• **EXERCISE AIM**
Retype every one of the entries that follow, reproducing each line without any alteration.

• **PROVIDED ENTRIES**
════════════════

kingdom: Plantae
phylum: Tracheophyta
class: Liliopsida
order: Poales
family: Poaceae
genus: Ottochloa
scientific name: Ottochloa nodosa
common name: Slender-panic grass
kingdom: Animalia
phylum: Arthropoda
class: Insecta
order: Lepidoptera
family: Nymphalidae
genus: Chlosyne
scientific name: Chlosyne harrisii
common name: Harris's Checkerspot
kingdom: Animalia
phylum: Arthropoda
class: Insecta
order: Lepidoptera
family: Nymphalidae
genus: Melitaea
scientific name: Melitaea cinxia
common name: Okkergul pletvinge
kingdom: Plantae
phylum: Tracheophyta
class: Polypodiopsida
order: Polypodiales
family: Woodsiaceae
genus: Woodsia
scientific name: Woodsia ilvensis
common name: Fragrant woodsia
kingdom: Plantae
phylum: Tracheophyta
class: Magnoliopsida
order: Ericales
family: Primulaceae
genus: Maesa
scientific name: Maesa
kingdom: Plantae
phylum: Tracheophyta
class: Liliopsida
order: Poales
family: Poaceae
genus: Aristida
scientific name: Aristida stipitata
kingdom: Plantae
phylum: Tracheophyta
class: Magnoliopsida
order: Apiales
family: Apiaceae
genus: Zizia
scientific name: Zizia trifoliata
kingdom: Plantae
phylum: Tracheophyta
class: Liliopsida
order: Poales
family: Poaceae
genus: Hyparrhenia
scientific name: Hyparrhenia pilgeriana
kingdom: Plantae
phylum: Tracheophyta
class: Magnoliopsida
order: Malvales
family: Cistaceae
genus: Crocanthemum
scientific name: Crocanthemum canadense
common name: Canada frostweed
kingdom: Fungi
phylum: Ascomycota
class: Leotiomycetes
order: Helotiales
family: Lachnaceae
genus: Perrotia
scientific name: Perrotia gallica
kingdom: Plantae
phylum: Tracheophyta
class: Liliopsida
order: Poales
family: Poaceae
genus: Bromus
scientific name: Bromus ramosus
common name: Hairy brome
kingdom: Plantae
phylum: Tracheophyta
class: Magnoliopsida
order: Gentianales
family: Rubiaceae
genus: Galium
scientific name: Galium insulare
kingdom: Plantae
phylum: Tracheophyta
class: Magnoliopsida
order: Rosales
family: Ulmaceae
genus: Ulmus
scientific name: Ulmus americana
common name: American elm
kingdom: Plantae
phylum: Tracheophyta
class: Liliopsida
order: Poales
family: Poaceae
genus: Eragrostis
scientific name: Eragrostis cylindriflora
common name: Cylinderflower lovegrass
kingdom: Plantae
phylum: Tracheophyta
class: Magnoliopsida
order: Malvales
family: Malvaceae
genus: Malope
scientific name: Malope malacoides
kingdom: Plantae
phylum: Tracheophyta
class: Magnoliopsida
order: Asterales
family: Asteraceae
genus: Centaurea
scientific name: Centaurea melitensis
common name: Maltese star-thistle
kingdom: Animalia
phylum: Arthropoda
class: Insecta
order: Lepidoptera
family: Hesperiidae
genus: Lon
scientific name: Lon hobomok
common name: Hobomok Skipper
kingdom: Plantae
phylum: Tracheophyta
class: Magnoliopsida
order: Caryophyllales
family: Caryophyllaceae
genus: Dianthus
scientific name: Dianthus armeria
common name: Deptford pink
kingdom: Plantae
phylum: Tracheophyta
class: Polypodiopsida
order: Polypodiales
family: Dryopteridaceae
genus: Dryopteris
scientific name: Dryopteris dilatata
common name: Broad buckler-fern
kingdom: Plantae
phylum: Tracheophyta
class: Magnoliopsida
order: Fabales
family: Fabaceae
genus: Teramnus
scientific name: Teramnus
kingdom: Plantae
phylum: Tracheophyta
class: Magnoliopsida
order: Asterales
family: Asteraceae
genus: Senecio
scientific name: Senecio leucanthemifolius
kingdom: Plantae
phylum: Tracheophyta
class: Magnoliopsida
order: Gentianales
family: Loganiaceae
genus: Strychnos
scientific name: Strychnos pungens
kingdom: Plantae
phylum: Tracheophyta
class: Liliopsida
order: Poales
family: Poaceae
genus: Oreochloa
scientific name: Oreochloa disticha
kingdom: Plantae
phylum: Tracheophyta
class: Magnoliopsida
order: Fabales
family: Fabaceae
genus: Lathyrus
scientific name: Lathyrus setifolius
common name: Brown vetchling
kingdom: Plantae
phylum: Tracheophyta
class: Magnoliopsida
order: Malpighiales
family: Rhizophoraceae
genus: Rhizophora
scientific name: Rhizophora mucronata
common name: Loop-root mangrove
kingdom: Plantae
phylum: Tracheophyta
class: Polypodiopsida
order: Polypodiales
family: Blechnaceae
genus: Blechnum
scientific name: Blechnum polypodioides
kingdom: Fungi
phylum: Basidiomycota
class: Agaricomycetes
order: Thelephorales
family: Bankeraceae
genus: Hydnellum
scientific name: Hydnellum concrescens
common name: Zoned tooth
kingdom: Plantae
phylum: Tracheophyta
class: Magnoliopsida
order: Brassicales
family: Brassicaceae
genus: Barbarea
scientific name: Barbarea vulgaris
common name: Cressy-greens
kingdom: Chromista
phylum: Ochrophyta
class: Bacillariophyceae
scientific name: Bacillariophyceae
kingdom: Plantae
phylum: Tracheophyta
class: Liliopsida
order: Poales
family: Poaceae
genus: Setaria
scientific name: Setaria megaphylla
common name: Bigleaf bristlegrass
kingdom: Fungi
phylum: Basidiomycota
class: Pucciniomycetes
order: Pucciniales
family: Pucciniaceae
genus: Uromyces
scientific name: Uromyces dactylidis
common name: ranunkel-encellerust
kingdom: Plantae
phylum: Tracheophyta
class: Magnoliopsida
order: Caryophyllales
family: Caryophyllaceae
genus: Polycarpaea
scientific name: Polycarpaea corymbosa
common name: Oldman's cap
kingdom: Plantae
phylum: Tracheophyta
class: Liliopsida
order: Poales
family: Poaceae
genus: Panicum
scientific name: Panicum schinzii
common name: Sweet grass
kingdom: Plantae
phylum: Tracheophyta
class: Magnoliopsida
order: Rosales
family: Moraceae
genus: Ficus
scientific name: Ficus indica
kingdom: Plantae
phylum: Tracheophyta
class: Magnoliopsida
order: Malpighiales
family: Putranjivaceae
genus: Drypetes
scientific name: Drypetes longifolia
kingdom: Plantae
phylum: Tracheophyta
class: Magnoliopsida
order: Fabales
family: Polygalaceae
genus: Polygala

════════════════

• **ANSWER**
kingdom: Plantae
phylum: Tracheophyta
class: Liliopsida
order: Poales
family: Poaceae
genus: Ottochloa
scientific name: Ottochloa nodosa
common name: Slender-panic grass
kingdom: Animalia
phylum: Arthropoda
class: Insecta
order: Lepidoptera
family: Nymphalidae
genus: Chlosyne
scientific name: Chlosyne harrisii
common name: Harris's Checkerspot
kingdom: Animalia
phylum: Arthropoda
class: Insecta
order: Lepidoptera
family: Nymphalidae
genus: Melitaea
scientific name: Melitaea cinxia
common name: Okkergul pletvinge
kingdom: Plantae
phylum: Tracheophyta
class: Polypodiopsida
order: Polypodiales
family: Woodsiaceae
genus: Woodsia
scientific name: Woodsia ilvensis
common name: Fragrant woodsia
kingdom: Plantae
phylum: Tracheophyta
class: Magnoliopsida
order: Ericales
family: Primulaceae
genus: Maesa
scientific name: Maesa
kingdom: Plantae
phylum: Tracheophyta
class: Liliopsida
order: Poales
family: Poaceae
genus: Aristida
scientific name: Aristida stipitata
kingdom: Plantae
phylum: Tracheophyta
class: Magnoliopsida
order: Apiales
family: Apiaceae
genus: Zizia
scientific name: Zizia trifoliata
kingdom: Plantae
phylum: Tracheophyta
class: Liliopsida
order: Poales
family: Poaceae
genus: Hyparrhenia
scientific name: Hyparrhenia pilgeriana
kingdom: Plantae
phylum: Tracheophyta
class: Magnoliopsida
order: Malvales
family: Cistaceae
genus: Crocanthemum
scientific name: Crocanthemum canadense
common name: Canada frostweed
kingdom: Fungi
phylum: Ascomycota
class: Leotiomycetes
order: Helotiales
family: Lachnaceae
genus: Perrotia
scientific name: Perrotia gallica
kingdom: Plantae
phylum: Tracheophyta
class: Liliopsida
order: Poales
family: Poaceae
genus: Bromus
scientific name: Bromus ramosus
common name: Hairy brome
kingdom: Plantae
phylum: Tracheophyta
class: Magnoliopsida
order: Gentianales
family: Rubiaceae
genus: Galium
scientific name: Galium insulare
kingdom: Plantae
phylum: Tracheophyta
class: Magnoliopsida
order: Rosales
family: Ulmaceae
genus: Ulmus
scientific name: Ulmus americana
common name: American elm
kingdom: Plantae
phylum: Tracheophyta
class: Liliopsida
order: Poales
family: Poaceae
genus: Eragrostis
scientific name: Eragrostis cylindriflora
common name: Cylinderflower lovegrass
kingdom: Plantae
phylum: Tracheophyta
class: Magnoliopsida
order: Malvales
family: Malvaceae
genus: Malope
scientific name: Malope malacoides
kingdom: Plantae
phylum: Tracheophyta
class: Magnoliopsida
order: Asterales
family: Asteraceae
genus: Centaurea
scientific name: Centaurea melitensis
common name: Maltese star-thistle
kingdom: Animalia
phylum: Arthropoda
class: Insecta
order: Lepidoptera
family: Hesperiidae
genus: Lon
scientific name: Lon hobomok
common name: Hobomok Skipper
kingdom: Plantae
phylum: Tracheophyta
class: Magnoliopsida
order: Caryophyllales
family: Caryophyllaceae
genus: Dianthus
scientific name: Dianthus armeria
common name: Deptford pink
kingdom: Plantae
phylum: Tracheophyta
class: Polypodiopsida
order: Polypodiales
family: Dryopteridaceae
genus: Dryopteris
scientific name: Dryopteris dilatata
common name: Broad buckler-fern
kingdom: Plantae
phylum: Tracheophyta
class: Magnoliopsida
order: Fabales
family: Fabaceae
genus: Teramnus
scientific name: Teramnus
kingdom: Plantae
phylum: Tracheophyta
class: Magnoliopsida
order: Asterales
family: Asteraceae
genus: Senecio
scientific name: Senecio leucanthemifolius
kingdom: Plantae
phylum: Tracheophyta
class: Magnoliopsida
order: Gentianales
family: Loganiaceae
genus: Strychnos
scientific name: Strychnos pungens
kingdom: Plantae
phylum: Tracheophyta
class: Liliopsida
order: Poales
family: Poaceae
genus: Oreochloa
scientific name: Oreochloa disticha
kingdom: Plantae
phylum: Tracheophyta
class: Magnoliopsida
order: Fabales
family: Fabaceae
genus: Lathyrus
scientific name: Lathyrus setifolius
common name: Brown vetchling
kingdom: Plantae
phylum: Tracheophyta
class: Magnoliopsida
order: Malpighiales
family: Rhizophoraceae
genus: Rhizophora
scientific name: Rhizophora mucronata
common name: Loop-root mangrove
kingdom: Plantae
phylum: Tracheophyta
class: Polypodiopsida
order: Polypodiales
family: Blechnaceae
genus: Blechnum
scientific name: Blechnum polypodioides
kingdom: Fungi
phylum: Basidiomycota
class: Agaricomycetes
order: Thelephorales
family: Bankeraceae
genus: Hydnellum
scientific name: Hydnellum concrescens
common name: Zoned tooth
kingdom: Plantae
phylum: Tracheophyta
class: Magnoliopsida
order: Brassicales
family: Brassicaceae
genus: Barbarea
scientific name: Barbarea vulgaris
common name: Cressy-greens
kingdom: Chromista
phylum: Ochrophyta
class: Bacillariophyceae
scientific name: Bacillariophyceae
kingdom: Plantae
phylum: Tracheophyta
class: Liliopsida
order: Poales
family: Poaceae
genus: Setaria
scientific name: Setaria megaphylla
common name: Bigleaf bristlegrass
kingdom: Fungi
phylum: Basidiomycota
class: Pucciniomycetes
order: Pucciniales
family: Pucciniaceae
genus: Uromyces
scientific name: Uromyces dactylidis
common name: ranunkel-encellerust
kingdom: Plantae
phylum: Tracheophyta
class: Magnoliopsida
order: Caryophyllales
family: Caryophyllaceae
genus: Polycarpaea
scientific name: Polycarpaea corymbosa
common name: Oldman's cap
kingdom: Plantae
phylum: Tracheophyta
class: Liliopsida
order: Poales
family: Poaceae
genus: Panicum
scientific name: Panicum schinzii
common name: Sweet grass
kingdom: Plantae
phylum: Tracheophyta
class: Magnoliopsida
order: Rosales
family: Moraceae
genus: Ficus
scientific name: Ficus indica
kingdom: Plantae
phylum: Tracheophyta
class: Magnoliopsida
order: Malpighiales
family: Putranjivaceae
genus: Drypetes
scientific name: Drypetes longifolia
kingdom: Plantae
phylum: Tracheophyta
class: Magnoliopsida
order: Fabales
family: Polygalaceae
genus: Polygala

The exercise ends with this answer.